▶ WHAT TO WORK ON
Copy all of the records below word for word, leaving out the pictures.

======== SOURCE MATERIAL

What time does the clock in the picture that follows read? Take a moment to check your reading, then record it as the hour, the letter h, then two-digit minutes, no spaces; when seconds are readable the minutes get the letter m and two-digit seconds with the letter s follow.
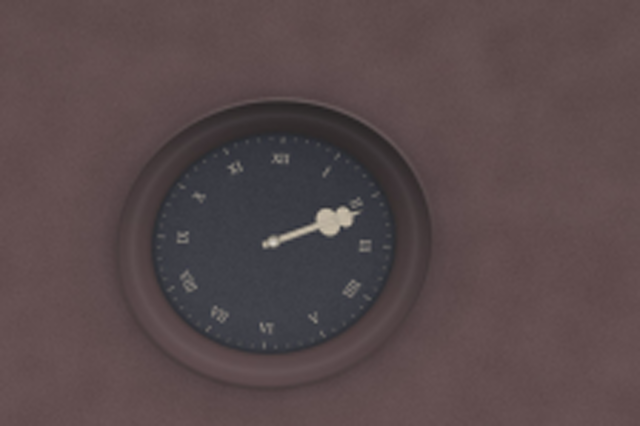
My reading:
2h11
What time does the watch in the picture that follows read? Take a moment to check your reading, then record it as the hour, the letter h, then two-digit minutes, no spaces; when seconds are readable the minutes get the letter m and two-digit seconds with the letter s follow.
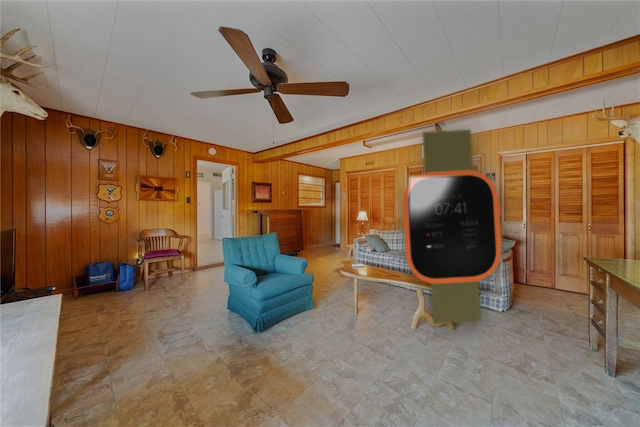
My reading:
7h41
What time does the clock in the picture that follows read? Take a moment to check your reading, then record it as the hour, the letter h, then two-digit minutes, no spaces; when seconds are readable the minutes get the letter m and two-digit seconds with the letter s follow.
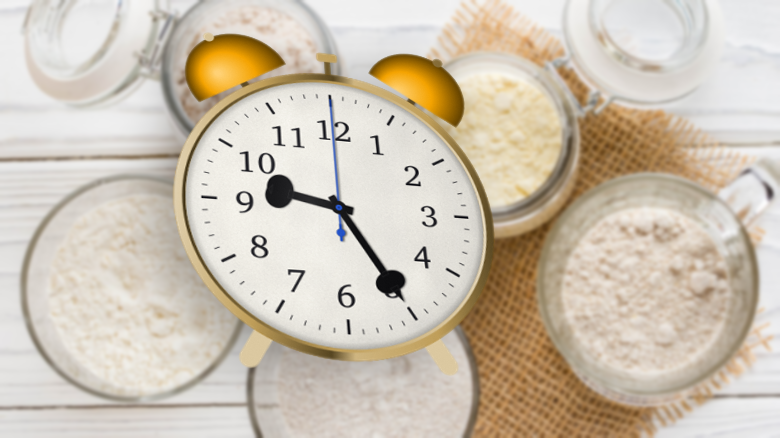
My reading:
9h25m00s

================

▶ WRITTEN REPLY
What time does the clock in the picture that follows read? Take a moment to check your reading, then record it as the hour, the letter h, then two-digit minutes, no spaces; when seconds are readable the minutes get the letter m and two-digit seconds with the letter s follow.
My reading:
2h11
What time does the watch in the picture that follows read? Take a moment to check your reading, then record it as the hour, the letter h, then two-digit minutes, no spaces; when seconds are readable the minutes get the letter m and two-digit seconds with the letter s follow.
My reading:
7h41
What time does the clock in the picture that follows read? Take a moment to check your reading, then record it as the hour, the letter h, then two-digit minutes, no spaces; when seconds are readable the minutes get the letter m and two-digit seconds with the letter s follow.
My reading:
9h25m00s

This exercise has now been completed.